▸ ABOUT THIS TASK: When the records are reproduced, each one must match exactly, and no picture may be kept.
───── INFORMATION SHOWN
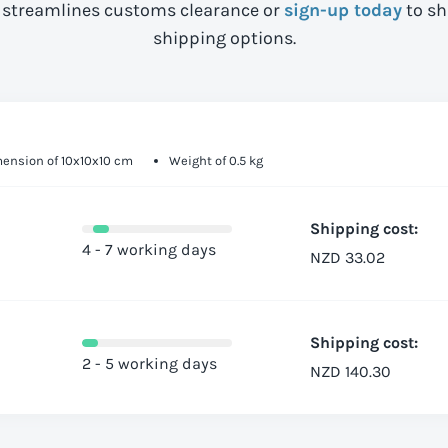
streamlines customs clearance or
sign-up today
to sh
shipping options.
ension of 10x10x10 cm
Weight of 0.5 kg
Shipping cost:
4 - 7 working days
NZD 33.02
Shipping cost:
2 - 5 working days
NZD 140.30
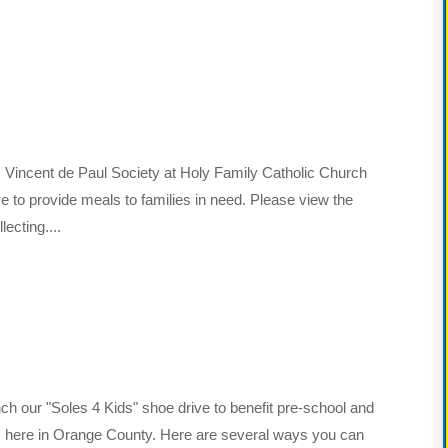
 Vincent de Paul Society at Holy Family Catholic Church
ve to provide meals to families in need. Please view the
ecting....
nch our "Soles 4 Kids" shoe drive to benefit pre-school and
es here in Orange County. Here are several ways you can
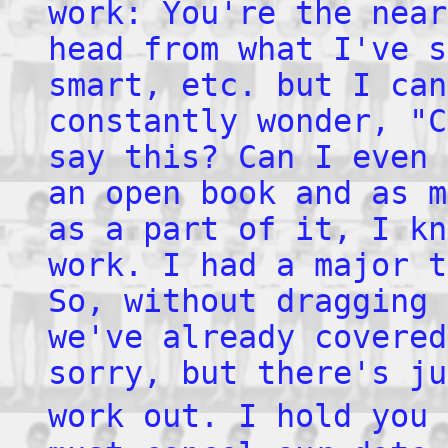
work: You're the near
head from what I've s
smart, etc. but I can
constantly wonder, "C
say this? Can I even 
an open book and as m
as a part of it, I kn
work. I had a major t
So, without dragging 
we've already covered
sorry, but there's ju
work out. I hold you 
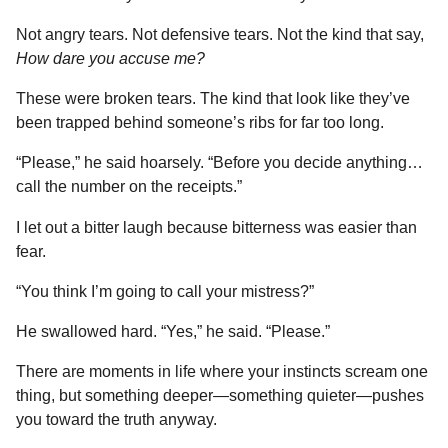
Not angry tears. Not defensive tears. Not the kind that say,
How dare you accuse me?
These were broken tears. The kind that look like they’ve
been trapped behind someone’s ribs for far too long.
“Please,” he said hoarsely. “Before you decide anything…
call the number on the receipts.”
I let out a bitter laugh because bitterness was easier than
fear.
“You think I’m going to call your mistress?”
He swallowed hard. “Yes,” he said. “Please.”
There are moments in life where your instincts scream one
thing, but something deeper—something quieter—pushes
you toward the truth anyway.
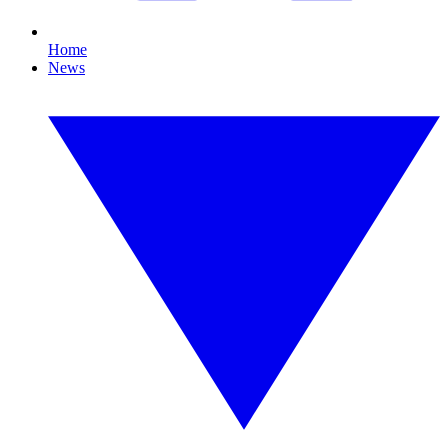
Home
News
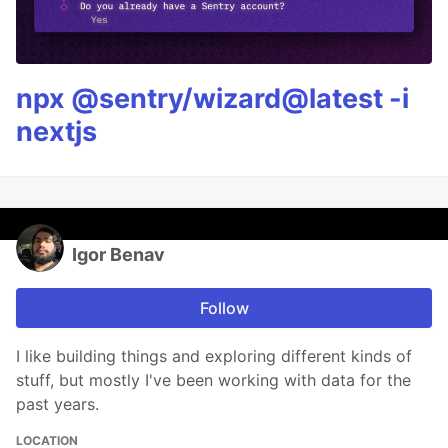
npx @sentry/wizard@latest -i
nextjs
Igor Benav
Follow
I like building things and exploring different kinds of
stuff, but mostly I've been working with data for the
past years.
LOCATION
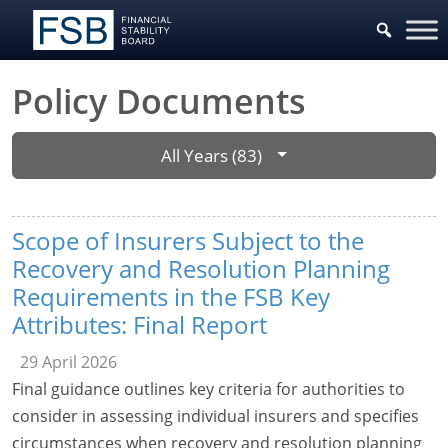
Policy Documents
All Years (83)
Scope of Insurers Subject to the
Recovery and Resolution Planning
Requirements in the FSB Key
Attributes: Final Report
29 April 2026
Final guidance outlines key criteria for authorities to
consider in assessing individual insurers and specifies
circumstances when recovery and resolution planning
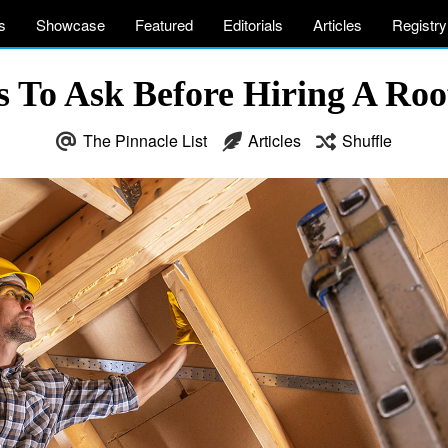
s
Showcase
Featured
Editorials
Articles
Registry
s To Ask Before Hiring A Roo
The Pinnacle List
Articles
Shuffle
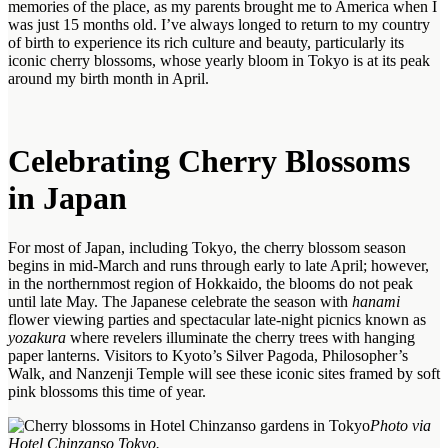
memories of the place, as my parents brought me to America when I
was just 15 months old. I’ve always longed to return to my country
of birth to experience its rich culture and beauty, particularly its
iconic cherry blossoms, whose yearly bloom in Tokyo is at its peak
around my birth month in April.
Celebrating Cherry Blossoms
in Japan
For most of Japan, including Tokyo, the cherry blossom season
begins in mid-March and runs through early to late April; however,
in the northernmost region of Hokkaido, the blooms do not peak
until late May. The Japanese celebrate the season with
hanami
flower viewing parties and spectacular late-night picnics known as
yozakura
where revelers illuminate the cherry trees with hanging
paper lanterns. Visitors to Kyoto’s Silver Pagoda, Philosopher’s
Walk, and Nanzenji Temple will see these iconic sites framed by soft
pink blossoms this time of year.
Photo via
Hotel Chinzanso Tokyo.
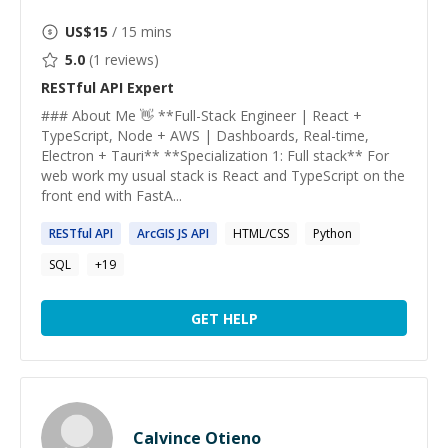
US$
15
/ 15 mins
5.0
(
1
reviews)
RESTful API
Expert
### About Me 👋 **Full-Stack Engineer | React +
TypeScript, Node + AWS | Dashboards, Real-time,
Electron + Tauri** **Specialization 1: Full stack** For
web work my usual stack is React and TypeScript on the
front end with FastA...
RESTful
API
ArcGIS JS
API
HTML/CSS
Python
SQL
+
19
GET HELP
Calvince Otieno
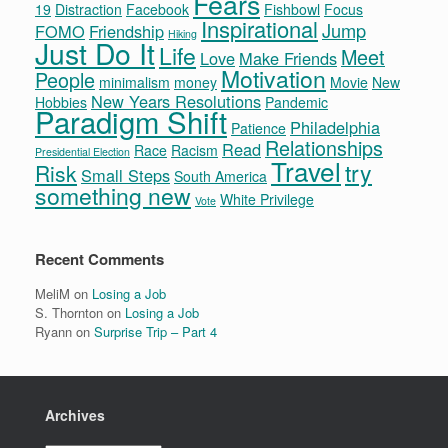
Fears
19
Distraction
Facebook
Fishbowl
Focus
Inspirational
Jump
FOMO
Friendship
Hiking
Just Do It
Life
Meet
Love
Make Friends
Motivation
People
minimalism
money
Movie
New
New Years Resolutions
Hobbies
Pandemic
Paradigm Shift
Philadelphia
Patience
Relationships
Read
Race
Racism
Presidential Election
Travel
try
Risk
Small Steps
South America
something new
White Privilege
Vote
Recent Comments
MeliM
on
Losing a Job
S. Thornton
on
Losing a Job
Ryann
on
Surprise Trip – Part 4
Archives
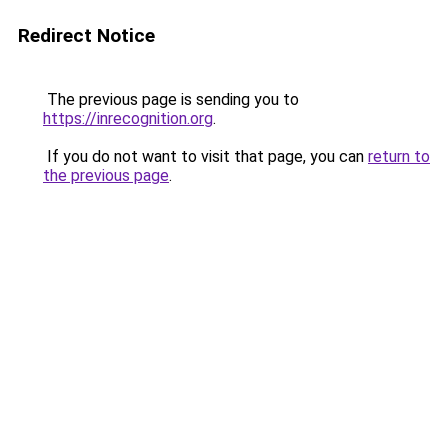
Redirect Notice
The previous page is sending you to
https://inrecognition.org
.
If you do not want to visit that page, you can
return to
the previous page
.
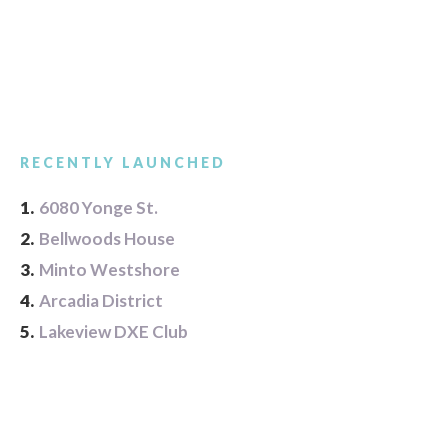
RECENTLY LAUNCHED
1.
6080 Yonge St.
2.
Bellwoods House
3.
Minto Westshore
4.
Arcadia District
5.
Lakeview DXE Club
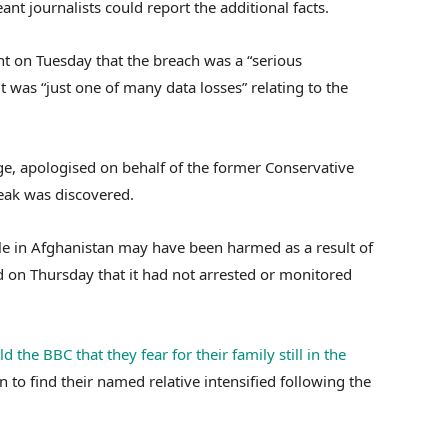
t journalists could report the additional facts.
t on Tuesday that the breach was a “serious
 was “just one of many data losses” relating to the
ge, apologised on behalf of the former Conservative
eak was discovered.
 in Afghanistan may have been harmed as a result of
 on Thursday that it had not arrested or monitored
ld the BBC that they fear for their family still in the
an to find their named relative intensified following the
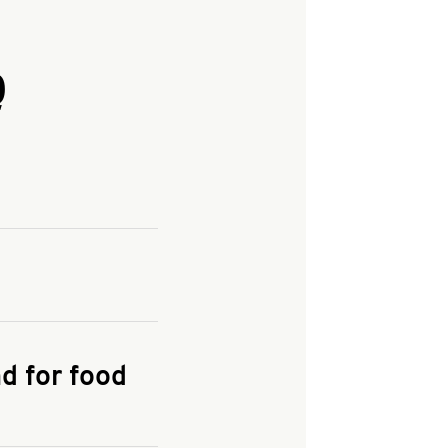
Q
and enter your
KFC.COM
for
d for food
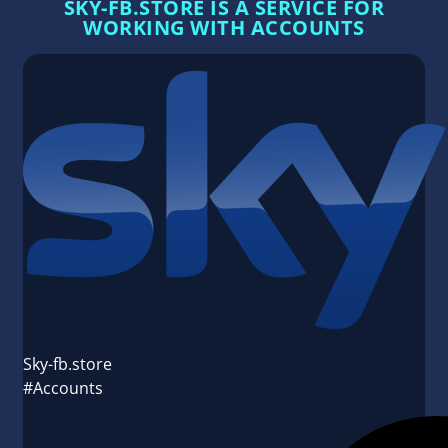
SKY-FB.STORE IS A SERVICE FOR
WORKING WITH ACCOUNTS
Sky-fb.store
#Accounts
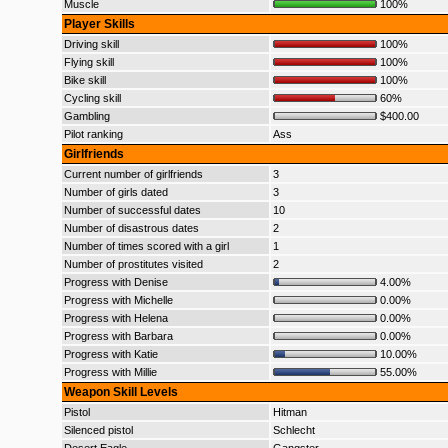
Muscle
100%
Player Skills
Driving skill
100%
Flying skill
100%
Bike skill
100%
Cycling skill
60%
Gambling
$400.00
Pilot ranking
Ass
Girlfriends
Current number of girlfriends
3
Number of girls dated
3
Number of successful dates
10
Number of disastrous dates
2
Number of times scored with a girl
1
Number of prostitutes visited
2
Progress with Denise
4.00%
Progress with Michelle
0.00%
Progress with Helena
0.00%
Progress with Barbara
0.00%
Progress with Katie
10.00%
Progress with Millie
55.00%
Weapon Skill Levels
Pistol
Hitman
Silenced pistol
Schlecht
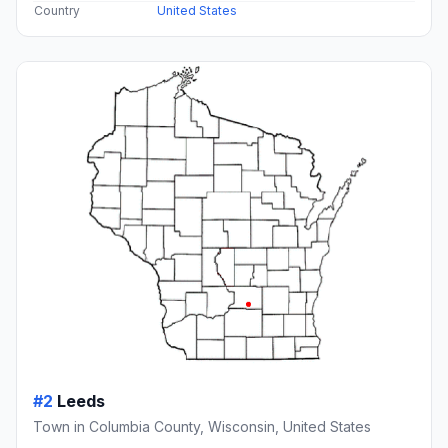
Country
United States
#2
Leeds
Town in Columbia County, Wisconsin, United States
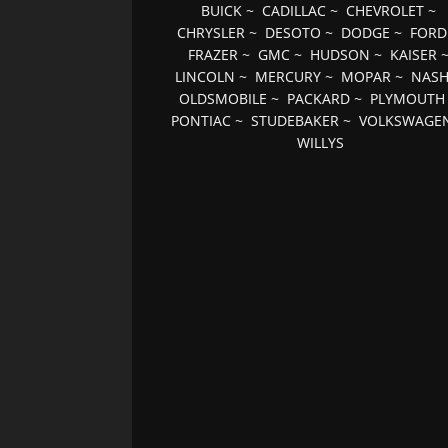
BUICK
~
CADILLAC
~
CHEVROLET
~
CHRYSLER
~
DESOTO
~
DODGE
~
FORD
FRAZER
~
GMC
~
HUDSON
~
KAISER
LINCOLN
~
MERCURY
~
MOPAR
~
NAS
OLDSMOBILE
~
PACKARD
~
PLYMOUTH
PONTIAC
~
STUDEBAKER
~
VOLKSWAGE
WILLYS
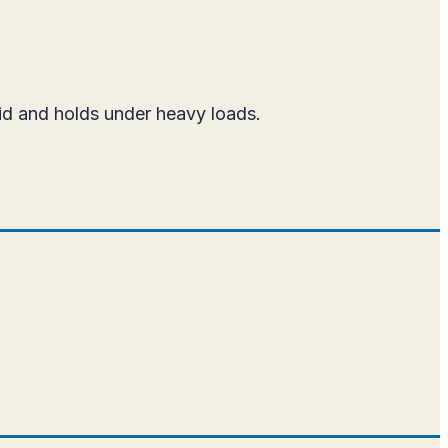
aid and holds under heavy loads.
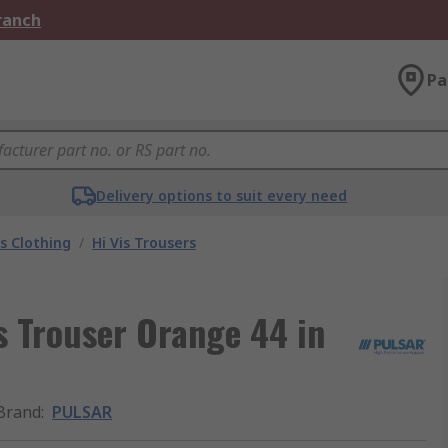
Branch
Pa
Delivery options to suit every need
is Clothing
/
Hi Vis Trousers
s Trouser Orange 44 in
Brand
:
PULSAR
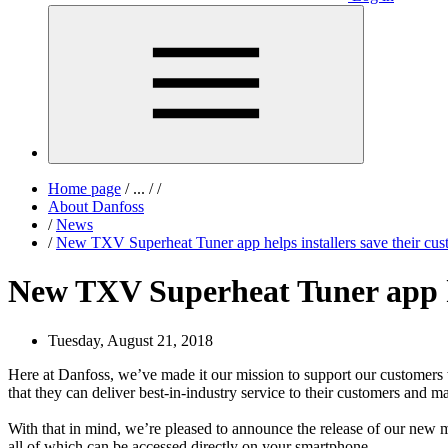
Home page
/
...
/
/
About Danfoss
/
News
/
New TXV Superheat Tuner app helps installers save their cu
New TXV Superheat Tuner app he
Tuesday, August 21, 2018
Here at Danfoss, we’ve made it our mission to support our customers w
that they can deliver best-in-industry service to their customers and ma
With that in mind, we’re pleased to announce the release of our new 
all of which can be accessed directly on your smartphone.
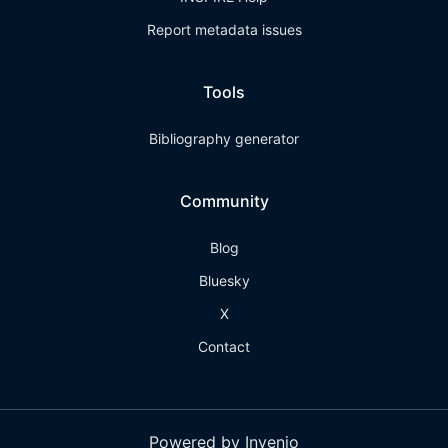
Report metadata issues
Tools
Bibliography generator
Community
Blog
Bluesky
X
Contact
Powered by Invenio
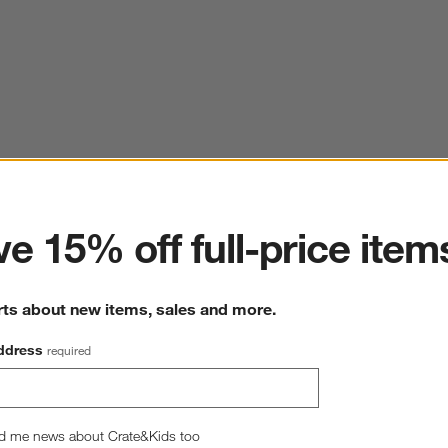
ter
e 15% off full-price item
rts about new items, sales and more.
ddress
required
d me news about Crate&Kids too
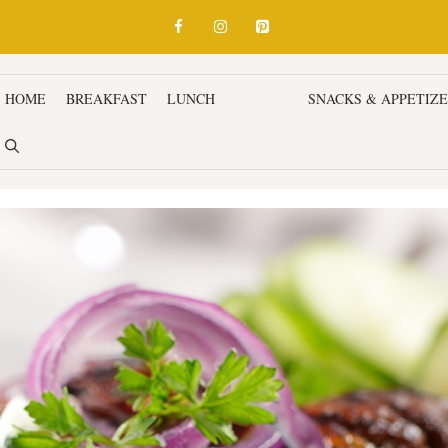
HOME
BREAKFAST
LUNCH
DINNER
SNACKS & APPETIZ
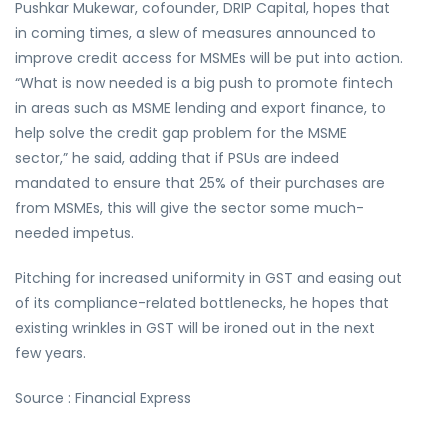
Pushkar Mukewar, cofounder, DRIP Capital, hopes that
in coming times, a slew of measures announced to
improve credit access for MSMEs will be put into action.
“What is now needed is a big push to promote fintech
in areas such as MSME lending and export finance, to
help solve the credit gap problem for the MSME
sector,” he said, adding that if PSUs are indeed
mandated to ensure that 25% of their purchases are
from MSMEs, this will give the sector some much-
needed impetus.
Pitching for increased uniformity in GST and easing out
of its compliance-related bottlenecks, he hopes that
existing wrinkles in GST will be ironed out in the next
few years.
Source : Financial Express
──────────
▸ TASK ANSWER:
streamlines customs clearance or
sign-up today
to sh
shipping options.
ension of 10x10x10 cm
Weight of 0.5 kg
Shipping cost:
4 - 7 working days
NZD 33.02
Shipping cost:
2 - 5 working days
NZD 140.30
 Vincent de Paul Society at Holy Family Catholic Church
ve to provide meals to families in need. Please view the
ecting....
nch our "Soles 4 Kids" shoe drive to benefit pre-school and
es here in Orange County. Here are several ways you can
work: You're the near
head from what I've s
smart, etc. but I can
constantly wonder, "C
say this? Can I even 
an open book and as m
as a part of it, I kn
work. I had a major t
So, without dragging 
we've already covered
sorry, but there's ju
work out. I hold you 
Not angry tears. Not defensive tears. Not the kind that say,
How dare you accuse me?
These were broken tears. The kind that look like they’ve
been trapped behind someone’s ribs for far too long.
“Please,” he said hoarsely. “Before you decide anything…
call the number on the receipts.”
I let out a bitter laugh because bitterness was easier than
fear.
“You think I’m going to call your mistress?”
He swallowed hard. “Yes,” he said. “Please.”
There are moments in life where your instincts scream one
thing, but something deeper—something quieter—pushes
you toward the truth anyway.
Home
News
npx @sentry/wizard@latest -i
nextjs
Igor Benav
Follow
I like building things and exploring different kinds of
stuff, but mostly I've been working with data for the
past years.
LOCATION
Policy Documents
All Years (83)
Scope of Insurers Subject to the
Recovery and Resolution Planning
Requirements in the FSB Key
Attributes: Final Report
29 April 2026
Final guidance outlines key criteria for authorities to
consider in assessing individual insurers and specifies
circumstances when recovery and resolution planning
s
Showcase
Featured
Editorials
Articles
Registry
s To Ask Before Hiring A Roo
The Pinnacle List
Articles
Shuffle
memories of the place, as my parents brought me to America when I
was just 15 months old. I’ve always longed to return to my country
of birth to experience its rich culture and beauty, particularly its
iconic cherry blossoms, whose yearly bloom in Tokyo is at its peak
around my birth month in April.
Celebrating Cherry Blossoms
in Japan
For most of Japan, including Tokyo, the cherry blossom season
begins in mid-March and runs through early to late April; however,
in the northernmost region of Hokkaido, the blooms do not peak
until late May. The Japanese celebrate the season with
hanami
flower viewing parties and spectacular late-night picnics known as
yozakura
where revelers illuminate the cherry trees with hanging
paper lanterns. Visitors to Kyoto’s Silver Pagoda, Philosopher’s
Walk, and Nanzenji Temple will see these iconic sites framed by soft
pink blossoms this time of year.
Photo via
Hotel Chinzanso Tokyo.
US$
15
/ 15 mins
5.0
(
1
reviews)
RESTful API
Expert
### About Me 👋 **Full-Stack Engineer | React +
TypeScript, Node + AWS | Dashboards, Real-time,
Electron + Tauri** **Specialization 1: Full stack** For
web work my usual stack is React and TypeScript on the
front end with FastA...
RESTful
API
ArcGIS JS
API
HTML/CSS
Python
SQL
+
19
GET HELP
Calvince Otieno
Fears
19
Distraction
Facebook
Fishbowl
Focus
Inspirational
Jump
FOMO
Friendship
Hiking
Just Do It
Life
Meet
Love
Make Friends
Motivation
People
minimalism
money
Movie
New
New Years Resolutions
Hobbies
Pandemic
Paradigm Shift
Philadelphia
Patience
Relationships
Read
Race
Racism
Presidential Election
Travel
try
Risk
Small Steps
South America
something new
White Privilege
Vote
Recent Comments
MeliM
on
Losing a Job
S. Thornton
on
Losing a Job
Ryann
on
Surprise Trip – Part 4
Archives
Redirect Notice
The previous page is sending you to
https://inrecognition.org
.
If you do not want to visit that page, you can
return to
the previous page
.
RECENTLY LAUNCHED
1.
6080 Yonge St.
2.
Bellwoods House
3.
Minto Westshore
4.
Arcadia District
5.
Lakeview DXE Club
t journalists could report the additional facts.
t on Tuesday that the breach was a “serious
 was “just one of many data losses” relating to the
ge, apologised on behalf of the former Conservative
eak was discovered.
 in Afghanistan may have been harmed as a result of
 on Thursday that it had not arrested or monitored
ld the BBC that they fear for their family still in the
an to find their named relative intensified following the
Q
and enter your
KFC.COM
for
d for food
SKY-FB.STORE IS A SERVICE FOR
WORKING WITH ACCOUNTS
Sky-fb.store
#Accounts
Muscle
100%
Player Skills
Driving skill
100%
Flying skill
100%
Bike skill
100%
Cycling skill
60%
Gambling
$400.00
Pilot ranking
Ass
Girlfriends
Current number of girlfriends
3
Number of girls dated
3
Number of successful dates
10
Number of disastrous dates
2
Number of times scored with a girl
1
Number of prostitutes visited
2
Progress with Denise
4.00%
Progress with Michelle
0.00%
Progress with Helena
0.00%
Progress with Barbara
0.00%
Progress with Katie
10.00%
Progress with Millie
55.00%
Weapon Skill Levels
Pistol
Hitman
Silenced pistol
Schlecht
Country
United States
#2
Leeds
Town in Columbia County, Wisconsin, United States
BUICK
~
CADILLAC
~
CHEVROLET
~
CHRYSLER
~
DESOTO
~
DODGE
~
FORD
FRAZER
~
GMC
~
HUDSON
~
KAISER
LINCOLN
~
MERCURY
~
MOPAR
~
NAS
OLDSMOBILE
~
PACKARD
~
PLYMOUTH
PONTIAC
~
STUDEBAKER
~
VOLKSWAGE
WILLYS
aid and holds under heavy loads.
Branch
Pa
Delivery options to suit every need
is Clothing
/
Hi Vis Trousers
s Trouser Orange 44 in
Brand
:
PULSAR
Home page
/
...
/
/
About Danfoss
/
News
/
New TXV Superheat Tuner app helps installers save their cu
New TXV Superheat Tuner app he
Tuesday, August 21, 2018
Here at Danfoss, we’ve made it our mission to support our customers w
that they can deliver best-in-industry service to their customers and ma
With that in mind, we’re pleased to announce the release of our new 
all of which can be accessed directly on your smartphone.
Report metadata issues
Tools
Bibliography generator
Community
Blog
Bluesky
X
Contact
Powered by Invenio
ter
e 15% off full-price item
rts about new items, sales and more.
ddress
required
d me news about Crate&Kids too
HOME
BREAKFAST
LUNCH
DINNER
SNACKS & APPETIZ
Pushkar Mukewar, cofounder, DRIP Capital, hopes that
in coming times, a slew of measures announced to
improve credit access for MSMEs will be put into action.
“What is now needed is a big push to promote fintech
in areas such as MSME lending and export finance, to
help solve the credit gap problem for the MSME
sector,” he said, adding that if PSUs are indeed
mandated to ensure that 25% of their purchases are
from MSMEs, this will give the sector some much-
needed impetus.
Pitching for increased uniformity in GST and easing out
of its compliance-related bottlenecks, he hopes that
existing wrinkles in GST will be ironed out in the next
few years.
Source : Financial Express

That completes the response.